Wednesday, January 24, 2018

Psalm 133 and the ellusive delight of unity.



Just over a year ago Psalm 133 was used as a devotion at the local minister’s association. It seemed relevant and poignant as here were a widely diverse group of church leaders gathering together, meeting regularly for fellowship over lunch…

It got me thinking, is this really what the Psalm is saying is the unity that commands God’s blessing? Or does it call for something deeper? It got me thinking about the psalms of ascent and what they might have to say, how they build to the point where this psalm about unity and community is the last, the climax, before there is a benediction and the collection finishes. They are important questions because as EM Blaiklock says, ‘humanity has seldom known Unity.’

The underlying image for unity in the first line of Psalm 133 is adult brothers with their own families living together, working the family farm, tending the family flocks. That was the corner stone of the Jewish agrarian society…  But even then, scripture tells us that this image of brothers together isn’t always ideal. Just think of  Cain and Abel, Jacob and Esau, joseph and his brothers, even Jesus had his brothers and family come and try and take him away from his messianic ministry, as they were concerned about his mental health.

At the heart of it of course is the realisation that our faith is not a private individual thing, rather that being called into a relationship with God is being called into community. Jesus was asked what is the greatest commandment, to which he replied to love the Lord Your God, with all our hearts and minds and souls, and was quick to add, before anyone could make it a private devotional thing, and love your neighbour as yourself. We proclaim that each time we gather together for worship, and demonstrate it as we show love to each other between times.

When you look at the Psalms of ascent there is a progression, a spiritual journey that lays the basis for that picture of unity amongst God’s people. It starts with a common discontent. A common journey, taken with the common protection and guidance of God. The realisation that we individually share the common experience of dependence on God, on his saving us from the traps and trials, We share common pains and sorrows and the common hope of God’s abiding presence and grace, that all good gifts come from God and his providence. Eugene Peterson sums it up by saying “how great to have everyone sharing a common purpose, travelling a common path striving towards a common Goal, that path and purpose being God.’

AS Christians we share a common spiritual poverty, a common saviour, in Christ we from all over and everywhere have become sons and daughters of the most high God,  we are filled by the same spirit, as Dietrich Bonhoeffer says, “our community with one another consists solely in what Christ has done.’

Of course, you just have to look at Church history to see that keeping that pleasant living together in unity takes hard and arduous work. Paul writes to the church in Corinth, which is beset by divisions and factions, He writes to the church in Philippi in part to encourage two church leaders who have fallen out to be reconciled. The Epistle to Philemon is asking for a runway salve to be reconciled to his master, because know both are beloved brothers and partners in the gospel. The rest of church history seems to follow a similar pattern and struggle.

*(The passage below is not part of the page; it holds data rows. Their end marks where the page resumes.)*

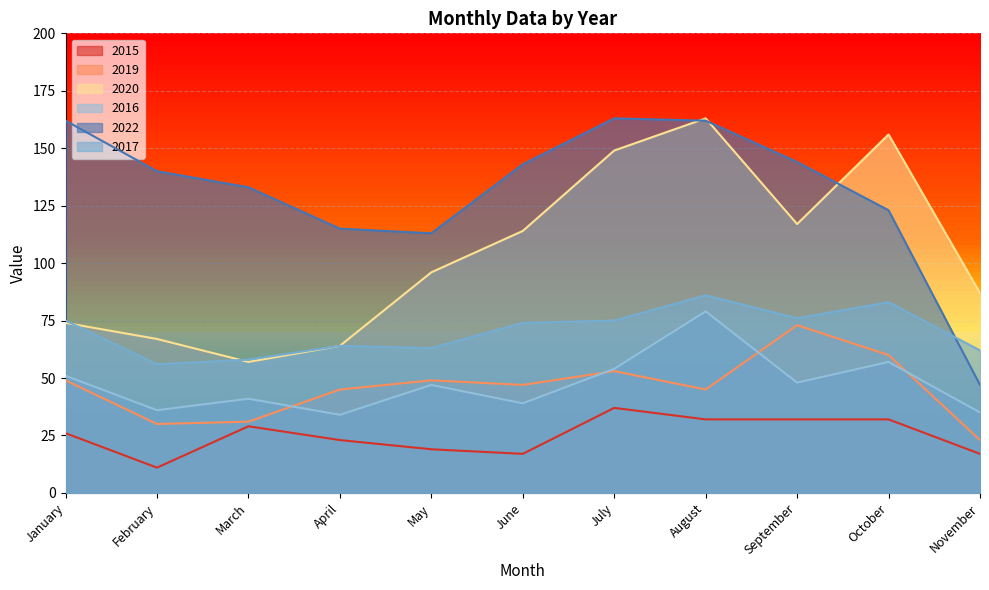

Reading left to right, extract all data points from this chart.

2015: 26	11	29	23	19	17	37	32	32	32	17
2019: 49	30	31	45	49	47	53	45	73	60	23
2020: 74	67	57	64	96	114	149	163	117	156	87
2016: 51	36	41	34	47	39	54	79	48	57	35
2022: 162	140	133	115	113	143	163	162	144	123	47
2017: 75	56	58	64	63	74	75	86	76	83	62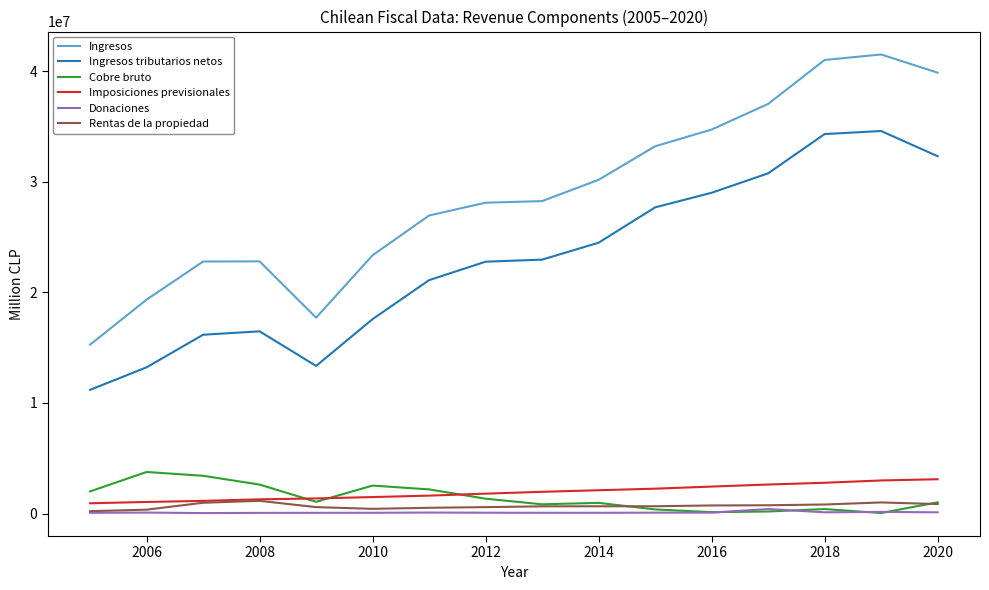

What is the maximum value shown in the chart?

41496665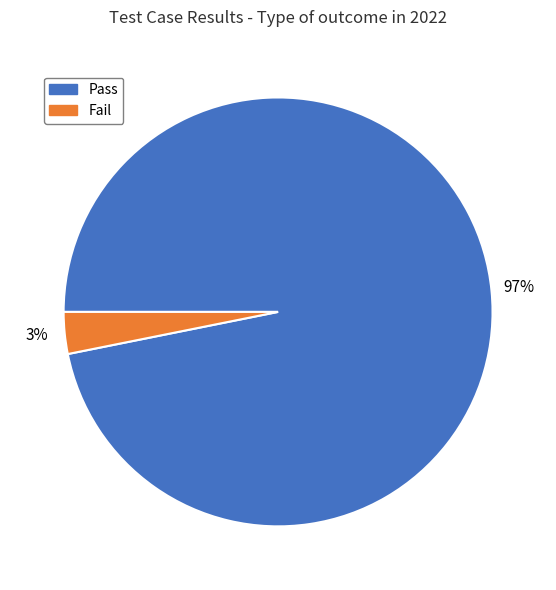

Does any single category account for the majority?

Yes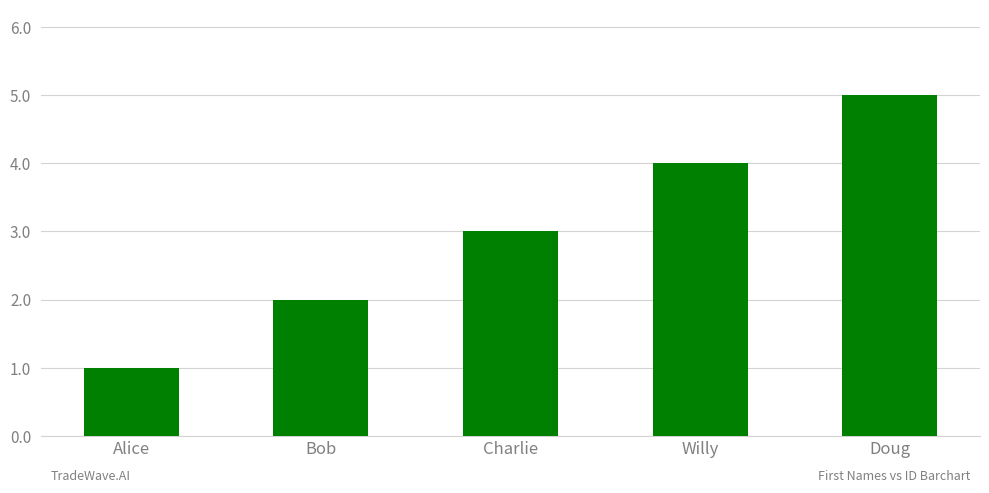

Reading right to left, what are all the values shown in this chart?

Doug=5	Willy=4	Charlie=3	Bob=2	Alice=1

Eugene Peterson suggests the two word pictures that psalm 133 uses to describe God’s people living together in unity give us insight in how to hold on and work at that Unity…

The image of oil being poured over the head of Aaron comes from Exodus 29, and is Aaron being ordained and anointed as a priest. We are a priesthood of all believers When we view the other person as a priest set aside for God and as God’s anointed our relationship is profoundly changed. They become people that God has bought into our lives to minister God’s grace and word to us. A source of God’s grace given in Christ.

If you’ve woken up on a camping trip and unzipped the tent and every blade of grass glistens and shines with the dew that has fallen over night, you are aware of the freshness and newness that the image of dew falling on Mt Hermon has. When we have the expectation that God will do new things in people’s lives there is the ability to have unity. In Christ’s abiding presence by the Holy Spirit that God is moving, making it possible to produce Christlike fruit, just as the dew on Hebron provides the water for the fertile parts of Israel.

The final line of this Psalm says the lord bestows his blessing even life for evermore… in our community of love in Christ we can catch a glimpse of life lived in eternity with God. We read the conclusion to Acts chapter 2 and the coming of the Holy Spirit and the result was a community where peace was established because right priorities and relationships were established. There was no want, there was shared joy and hospitality, God moved in their midst and people from outside came to know Christ. It’s a glimpse a foretaste of what eternal life is like. The best way to describe our triune God, our three in one, is as a community of love, three beings so in unity they can only be described as one, and salvation and eternal life is that we are welcomed into that community of love, with God and with each other, here on earth and for all time.

So my prayer is that we may grow in our love for one another as we grow in our love for Christ, and people will catch the vision of the kingdom of heaven in our midst.